La louve est en colère contre les villageois qui ont abattu son louveteau. Afin de se venger, elle jette un sort à Lucie, fillette qui mourra si les habitants ne rendent pas le petit à sa maman. Alors, pendant que les adultes se morfondent, Romane, Momo et Louis sont bien décidés à sauver Lucie. Romane enfile la peau du louveteau un peu à la manière de Peau d’Âne et part à la rencontre de l’animal, tentant de lui faire croire qu’elle est son petit. Après quelques tentatives et plusieurs heures de répétition, Romane entre littéralement dans la peau de son personnage et parvient à convaincre la louve. « J’étais plus à l’aise que le soir précédent. J’entendais toutes sortes de bruits et de chants, jusqu’au craquement de l’écorce des arbres. Puis, des odeurs nouvelles, celles des branches mouillées et celle d’un petit animal […] J’ai passé la main sur ma tête pour retirer la peau du louveteau. Mais ce n’était pas une main : c’était une patte. Et ce n’était pas la peau d’un louveteau : c’était la mienne. » Et ainsi, la petite Romane, devenue louveteau, part vivre dans la forêt avec la mère louve.
L’orphelinat, l’abandon, mais surtout l’oubli de soi, l’entraide et le courage sont des thèmes prépondérants ici. L’album plaira d’abord pour l’histoire première, celle de la métamorphose, mais permettra aussi de toucher des valeurs humanistes. Il pourrait par ailleurs servir d’amorce à une lecture plus avancée sur le thème de la métamorphose.
Voilà un album comme il s’en fait peu. Il s’agit d’abord d’un récit écrit avec beaucoup de sensibilité et d’aplomb. La plume de Clémentine Beauvais regorge d’émotion, de douceur et de poésie. Elle parvient à mettre en scène plusieurs avenues allant de l’abandon à la solidarité en passant par la peine et l’espoir, le tout dans une ronde cadencée, un récit bien ficelé. La métamorphose, thème fréquent et souvent bouleversant dans l’univers fantastique, ne survient pas de façon brutale comme dans plusieurs récits du genre. On pense tout de suite à la Métamorphose de Kafka qui nous présente le destin tragique d’un homme condamné du jour au lendemain à devenir cafard jusqu’à sa mort.
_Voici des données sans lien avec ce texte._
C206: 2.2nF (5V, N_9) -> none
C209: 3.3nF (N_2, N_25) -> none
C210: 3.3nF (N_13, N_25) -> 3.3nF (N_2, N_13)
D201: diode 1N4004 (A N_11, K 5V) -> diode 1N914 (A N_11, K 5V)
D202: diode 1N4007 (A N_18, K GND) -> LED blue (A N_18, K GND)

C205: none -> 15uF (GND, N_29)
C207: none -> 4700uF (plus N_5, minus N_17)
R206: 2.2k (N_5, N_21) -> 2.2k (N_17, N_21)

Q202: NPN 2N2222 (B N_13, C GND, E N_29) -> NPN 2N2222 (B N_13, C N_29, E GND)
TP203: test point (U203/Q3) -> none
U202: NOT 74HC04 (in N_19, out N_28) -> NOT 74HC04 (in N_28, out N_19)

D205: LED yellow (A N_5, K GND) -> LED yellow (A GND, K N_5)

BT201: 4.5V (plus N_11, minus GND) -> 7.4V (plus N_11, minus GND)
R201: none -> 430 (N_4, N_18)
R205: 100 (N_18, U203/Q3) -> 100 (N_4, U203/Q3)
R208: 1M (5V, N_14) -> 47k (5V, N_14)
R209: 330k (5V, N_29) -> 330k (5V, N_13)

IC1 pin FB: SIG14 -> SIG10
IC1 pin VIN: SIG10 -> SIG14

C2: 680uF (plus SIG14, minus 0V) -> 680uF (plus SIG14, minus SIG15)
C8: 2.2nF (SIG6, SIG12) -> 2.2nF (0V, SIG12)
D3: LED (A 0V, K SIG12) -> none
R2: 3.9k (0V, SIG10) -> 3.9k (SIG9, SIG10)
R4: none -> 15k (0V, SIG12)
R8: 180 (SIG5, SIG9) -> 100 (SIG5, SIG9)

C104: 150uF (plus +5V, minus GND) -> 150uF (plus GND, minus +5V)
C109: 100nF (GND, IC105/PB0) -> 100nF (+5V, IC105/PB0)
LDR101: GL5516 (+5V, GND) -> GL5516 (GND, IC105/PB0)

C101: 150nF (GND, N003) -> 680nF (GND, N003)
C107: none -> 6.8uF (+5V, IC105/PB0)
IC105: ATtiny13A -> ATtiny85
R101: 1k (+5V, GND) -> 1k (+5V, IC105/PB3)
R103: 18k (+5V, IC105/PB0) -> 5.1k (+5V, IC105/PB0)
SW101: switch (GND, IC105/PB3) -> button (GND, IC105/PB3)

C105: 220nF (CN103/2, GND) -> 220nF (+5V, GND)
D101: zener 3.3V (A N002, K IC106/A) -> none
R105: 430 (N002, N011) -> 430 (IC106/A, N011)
Non, ici, Romane, qui est déjà orpheline, quitte graduellement le monde des humains pour celui des animaux, sans déchirement. Au contraire, elle trouve dans la vie animale, douceur, chaleur, ce qui lui manquait à l’orphelinat. Il faut d’ailleurs voir le contraste entre son inconfort du début et le bienêtre ressenti à la fin de l’histoire : « le manteau d’hiver que les dames de l’orphelinat m’avaient déniché était trop grand, mal reprisé ; il laissait passer des filins d’air glacial. » Puis, « j’ai voulu, de toutes mes forces, avoir peur. Mais je n’avais pas peur. Au contraire, j’étais heureuse. J’avais chaud, j’entendais la musique de la forêt. La louve m’a doucement léché le front. » À ce texte prenant, les illustrations d’Antoine Déprez apportent ce qu’il faut d’aura fantastique. Les différents angles, le trait à la fois léger et tellement précis, les variations de couleurs adaptées aux scènes, l’importance accordée aux jeux d’ombres, tout contribue à offrir un album de grande qualité.